'Brothers Green' Host Cooking Show in Brooklyn Apartment
WILLIAMSBURG — As teens in their suburban Philadelphia home, Mike and Josh Greenfield picked up recipes from TV.
"We learned to cook on Food Network, that was our culinary school," recalled Mike Greenfield, who then went on to pursue architecture in college while his brother studied marketing and joined a band.
Years later, the siblings came back to their childhood ambitions.
They now have their own rooftop vegetable garden and catering business at their apartment off Bedford Avenue — and they star in their very own cooking program called "Brothers Green" on the HUNGRY Channel, Youtube's latest twist on the Food Network run by former Food Network executive Bruce Seidel.
"I never feel like I'm working," said Mike Greenfield between tasting a fresh pepper and watering the tomatoes on his rooftop one morning this week.
"Our ultimate goal is to inspire people who are a little fearful in the kitchen," he said of the show, which has now released episodes the past five Mondays.
The Greenfields' show on HUNGRY is produced by Electus — former NBC co-chair Ben Silverman's company — as one of about 100 new professionally run YouTube channels the site has reportedly pledged to allocate $200 million for marketing.
In the segments viewers can watch the duo kneading pasta dough, whipping up meatballs and alfredo sauce, and concocting breakfast pizza with guacamole — all in their own kitchen.
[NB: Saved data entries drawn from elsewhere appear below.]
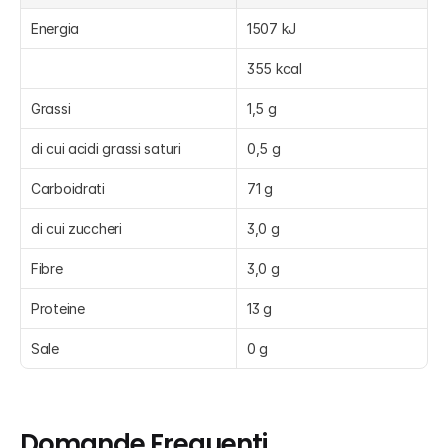
Energia
1507 kJ
355 kcal
Grassi
1,5 g
di cui acidi grassi saturi
0,5 g
Carboidrati
71 g
di cui zuccheri
3,0 g
Fibre
3,0 g
Proteine
13 g
Sale
0 g
Domande Frequenti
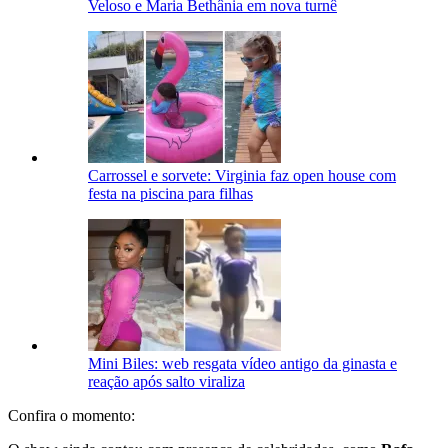
Veloso e Maria Bethânia em nova turnê
Carrossel e sorvete: Virginia faz open house com
festa na piscina para filhas
Mini Biles: web resgata vídeo antigo da ginasta e
reação após salto viraliza
Confira o momento:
Their Fourth of July burger video has already drawn more than 15,000 views.
"I'm pretty sure next week's is going to be a barbecue episode on our rooftop," Greenfield said, explaining that the footage was filmed this spring during six all-day shoots. He said the station approached the pair after their appearance in a cookoff on the "Rachel Ray Show" last year.
The Greenfields' journey to success started with them throwing parties for friends and producing their own cooking segments — all while transforming their building's roof from an unkempt party mecca to a natural oasis, they said.
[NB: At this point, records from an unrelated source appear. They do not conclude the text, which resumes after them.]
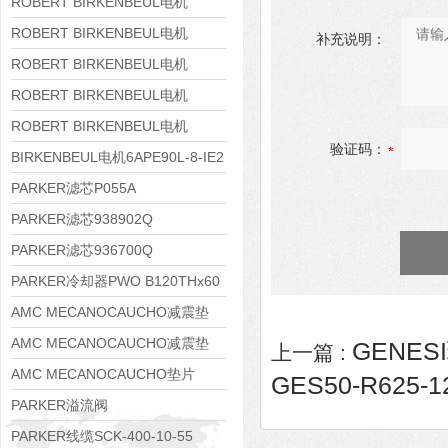
8APE160M-6 IE3
ROBERT BIRKENBEUL电机
8APE160L-4-IE3
ROBERT BIRKENBEUL电机
补充说明：
8APE112M-6K-IE3
ROBERT BIRKENBEUL电机
8APE100L-2 IE3
ROBERT BIRKENBEUL电机
8APE90S-4 IE3
ROBERT BIRKENBEUL电机
验证码：
8APE80M-2K-IE3
BIRKENBEUL电机6APE90L-8-IE2
PARKER滤芯P055A
PARKER滤芯938902Q
PARKER滤芯936700Q
PARKER冷却器PWO B120THx60
AMC MECANOCAUCHO减震垫
138552
AMC MECANOCAUCHO减震垫
GENESI
上一篇 :
138551
AMC MECANOCAUCHO垫片
GES50-R625-1
608074
PARKER溢流阀
RE06M35W2N1KWXG087
PARKER线缆SCK-400-10-55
"I was looking for a day job to make some money, and people started liking my food and I started giving them weekly meals," said Josh Greenfield, 27, whose main focus when he first moved to the city five years ago was his band, the Canon Logic.
He began planting a few vegetables on the roof, but the space was often overrun by beer bottles and late-night crowds, neighbors recalled — including a Victoria's Secret after-party, resident Jon "JJ" Mansell said.
"As much as I'll miss the days of the Victoria's Secret after-party on the roof, I have come to prefer the more subdued gatherings of hors d'oeuvres and good wine during a quality sunset," Mansell said, and praised the brothers' gatherings in their apartment that welcome other tenants for their culinary creations.
"It's this really natural progression," said Josh Greenfield, noting that the brothers first started a catering company called "Brothers Green" once his younger brother arrived in the city two years ago.
The pair's third roommate was a filmmaker, said Mike Greenfield, so they started their own online makeshift cooking show called "YuNork," whose first episode parodied the violent intro of the television drama "Dexter" — and went a bit too far.
"Josh was so in character, he accidentally immersion blended my chest," said Mike Greenfield, laughing and lifting up his tank top to reveal a scar from the cooking tool's blade, and calling his older brother the "wild" one.
"We've been talking about making a cookbook, called 'Wild and Styled,'" Mike Greenfield said, noting that his brother was the former and he the latter, both in personality and in cooking style.
"Josh throws anything together, he'll make things that have never been created," said Mike Greenfield.
"I'm the more refined [chef] with a creative flare... I'm more stable. He's more crazy."
Josh Greenfield agreed that the two had different culinary approaches, and that he preferred "going with the flow."
"It creates a cool dynamic with the show," said Josh Greenfield.
"We want people to be able to use food as a vehicle — to help themselves and to express themselves."